The up-to-date Intel documentation, specifically Volume-3A tells a different story.
For example, on a Core-i7 processor, you STILL have to make sure your data doesn't not span over cache-lines, or else the operation is NOT guaranteed to be atomic.
On Volume 3A, System Programming, For x86/x64 Intel clearly states:
8.1.1 Guaranteed Atomic Operations
The Intel486 processor (and newer processors since) guarantees that the following
basic memory operations will always be carried out atomically:
Reading or writing a byte
Reading or writing a word aligned on a 16-bit boundary
Reading or writing a doubleword aligned on a 32-bit boundary
The Pentium processor (and newer processors since) guarantees that the following
additional memory operations will always be carried out atomically:
Reading or writing a quadword aligned on a 64-bit boundary
16-bit accesses to uncached memory locations that fit within a 32-bit data bus
The P6 family processors (and newer processors since) guarantee that the following
additional memory operation will always be carried out atomically:
Unaligned 16-, 32-, and 64-bit accesses to cached memory that fit within a cache
line
Accesses to cacheable memory that are split across cache lines and page boundaries
are not guaranteed to be atomic by the Intel Core 2 Duo, Intel® Atom™, Intel Core
Duo, Pentium M, Pentium 4, Intel Xeon, P6 family, Pentium, and Intel486 processors.
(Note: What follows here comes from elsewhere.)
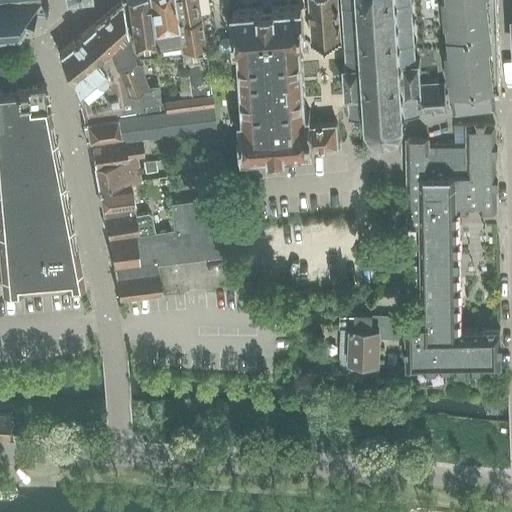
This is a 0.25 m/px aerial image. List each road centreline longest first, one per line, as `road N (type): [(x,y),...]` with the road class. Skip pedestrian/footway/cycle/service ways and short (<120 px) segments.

The Intel Core 2 Duo, Intel Atom, Intel Core Duo, Pentium M, Pentium 4, Intel Xeon,
and P6 family processors provide bus control signals that permit external memory
subsystems to make split accesses atomic; however, nonaligned data accesses will
seriously impact the performance of the processor and should be avoided
See this SO question: natural alignment is important for performance, and is required on the x64 architecture (so it's not just PRE-x86 systems, but POST-x86 ones too -- x64 may still be a bit of a niche case but it's growing in popularity after all;-); that may be why Microsoft documents it as required (hard to find docs on whether MS has decided to FORCE the alignment issue by enabling alignment checking -- that may vary by Windows version; by claiming in the docs that alignment is required, MS keeps the freedom to force it in some version of Windows even if they did not force it on others).
Microsoft's Interlocked APIs also applied to ia64 (while it still existed). There was no lock prefix on ia64, only the cmpxchg.acq and cmpxchg.rel instructions (or fetchadd and other similar beasties), and these all required alignment if I recall correctly.